Introduction
Performing data analysis often requires the computation and addition of new columns to the existing DataFrame, especially when dealing with percentages, which provide valuable insights into the relative sizes of parts to the whole. Pandas, a powerful data manipulation library in Python, simplifies these tasks significantly. In this tutorial, we will learn various methods to add a percentage column to a DataFrame, based on the values of other columns, using Pandas.
Prerequisites
Before proceeding, ensure you have Pandas installed. You can install Pandas using pip:
pip install pandas
Also, ensure you have basic familiarity with Python and Pandas. Let’s start with the simplest case and gradually move to more complex examples.

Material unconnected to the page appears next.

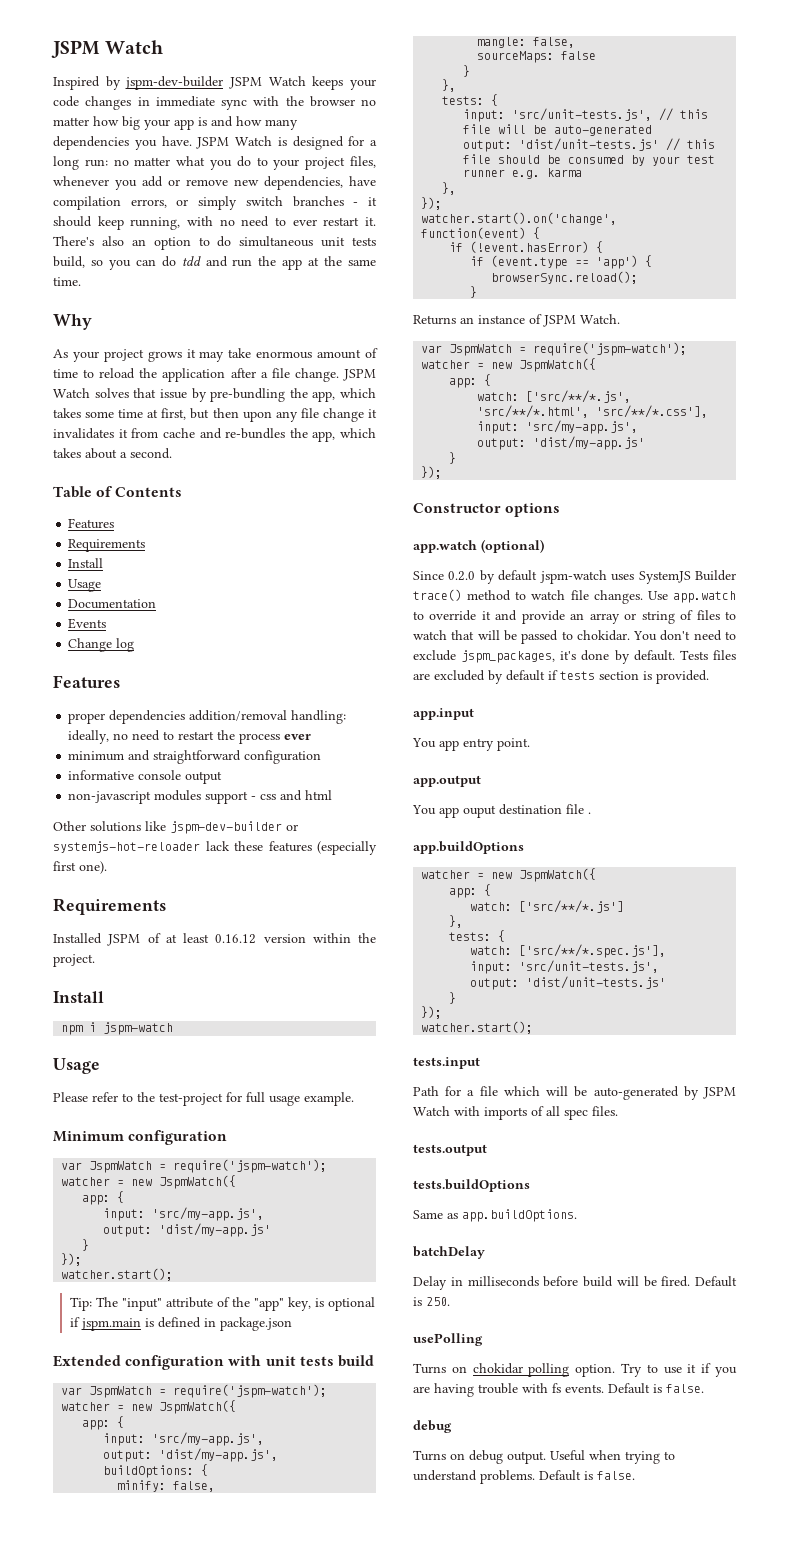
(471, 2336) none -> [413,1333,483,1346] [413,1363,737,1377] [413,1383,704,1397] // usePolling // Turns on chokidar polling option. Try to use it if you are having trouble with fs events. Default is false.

Basic Percentage of a Single Column
First, we create a DataFrame to work with:
import pandas as pd
df = pd.DataFrame({'A': [1, 2, 3, 4]})
To add a percentage column that represents each value’s percentage of the sum of column ‘A’, we use:
df['Perc_A'] = (df['A'] / df['A'].sum()) * 100
print(df)
Output:
A Perc_A
0 1 10.0
1 2 20.0
2 3 30.0
3 4 40.0
Percentage Change Between Rows
Next, we calculate the percentage change between rows in a column:
df['A_Percent_Change'] = df['A'].pct_change() * 100
print(df)
Output:
A A_Percent_Change
0 1 NaN
1 2 100.000000
2 3 50.000000
3 4 33.333333
Note: The first row in ‘A_Percent_Change’ is NaN since there’s no previous row to compare.
Weighted Percentage of Multiple Columns
If your DataFrame has multiple columns and you want to get a weighted percentage of those columns into a new column, here’s how you could do it:
import pandas as pd
df = pd.DataFrame({"A": [1, 2, 3, 4]})
df = pd.DataFrame({"A": [1, 2, 3, 4], "B": [2, 3, 4, 5]})
total = df["A"].sum() + df["B"].sum()
df["Weighted_Perc"] = ((df["A"] + df["B"]) / total) * 100
print(df)
Output:
A B Weighted_Perc
0 1 2 12.500000
1 2 3 20.833333
2 3 4 29.166667
3 4 5 37.500000
Conditional Percentages
For more complex scenarios, where the percentage column is conditional upon the values of other columns, the np.where
function from NumPy can be very useful. For example, if you want to create a percentage column where only values above a certain threshold in column ‘A’ are considered:
import pandas as pd
import numpy as np
df = pd.DataFrame({"A": [1, 2, 3, 4]})
df["Perc_Above_Threshold"] = np.where(df["A"] > 2, (df["A"] / df["A"].sum()) * 100, 0)
print(df)
Output:
A Perc_Above_Threshold
0 1 0.0
1 2 0.0
2 3 30.0
3 4 40.0
5. Using Apply Functions to Compute Custom Percentages
When you have complex requirements for computing percentages that cannot be easily expressed with arithmetic operations or conditions, using the apply
function can be very powerful. Let’s create a column that applies a custom function to compute the percentage:
import pandas as pd
df = pd.DataFrame({"A": [1, 2, 3, 4], "B": [2, 3, 4, 5]})
def custom_percentage(row):
return (row["A"] / (row["A"] + row["B"])) * 100
df["Custom_Perc"] = df.apply(custom_percentage, axis=1)
print(df)
This function calculates the percentage of ‘A’ in the total of ‘A’ and ‘B’ for each row and applies it across the DataFrame.
Output:
A B Custom_Perc
0 1 2 33.333333
1 2 3 40.000000
2 3 4 42.857143
3 4 5 44.444444
Conclusion
Adding percentage columns to a DataFrame is a common task in data analysis. As demonstrated, Pandas provides multiple ways to approach this task, from simple percentage calculations to applying custom functions for more complex requirements. Choosing the right approach depends on the specific needs of your data analysis project. Armed with these techniques, you’re now well-equipped to add insightful percentage-based metrics to your datasets.